Per the FIFA rankings, this is by far the biggest disappointment of the group stages. The second-best team in the world is going home before the round of 16! But that's just not accurate. Most every other rating system that tried to take into account results, player quality and underlying performance was way lower on Belgium. FiveThirtyEight rates them as the ninth-best team in the competition -- closer to South Korea in 22nd than Brazil in first.

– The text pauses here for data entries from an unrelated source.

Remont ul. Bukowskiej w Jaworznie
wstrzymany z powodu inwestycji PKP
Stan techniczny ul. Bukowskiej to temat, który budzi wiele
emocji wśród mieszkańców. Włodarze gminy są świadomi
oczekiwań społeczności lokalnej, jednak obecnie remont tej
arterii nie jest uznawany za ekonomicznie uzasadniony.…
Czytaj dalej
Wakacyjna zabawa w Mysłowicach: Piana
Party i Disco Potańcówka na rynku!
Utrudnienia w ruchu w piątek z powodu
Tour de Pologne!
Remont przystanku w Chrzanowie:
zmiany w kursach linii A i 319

And yet, it still is a massive disappointment. Belgium are not -- and have never been -- a soccer power. It's the 12th-biggest country with the 12th-biggest GDP in Europe. The country truly did produce a Golden Generation that was good enough to get them, at one point, all the way up to first in the FIFA rankings. Most of those players -- Eden Hazard, Toby Aldeweireld, Jan Vertonghen, Lukaku -- were still present in Qatar, but they're almost all significantly reduced versions of their past selves. Their average age, adjusted for playing time, was 30.4 -- the oldest of any team at the tournament.

It's time to finally phase in the next generation of talent, though there's just no way they're going to be as good as the guys who came before.

31. Denmark

They made a run to the semis of Euro 2020 -- after their best player, Christian Eriksen, nearly died on the field. Then they cleaned up in qualifying and beat France twice in the Nations League. Eriksen, miraculously, was back for the World Cup, and they came into the tournament with perhaps the strongest cheat code of any team: their proficiency from set pieces. They scored 100% of their goals in Qatar in set pieces; they also scored only one goal, total.

The Danes were a bit unlucky in their matches against Tunisia and Australia, as they created 2.3 xG and conceded 1.5 but scored none and conceded one. Except, they were supposed to be a lot better than Tunisia and Australia -- not just slightly better.

This heat map does a nice job of showing what their biggest problem was:

They had no issues controlling the ball -- more than 50% possession in every match, including the loss to France -- but just had no ability to get the ball into the dangerous areas on the field. Compared to my personal pre-tournament expectations, Denmark were the biggest disappointment -- by far.

32. Qatar

They should never have been in the World Cup to begin with, and then they lost every game by at least two goals. They were bad, but even worse: they were totally unmemorable.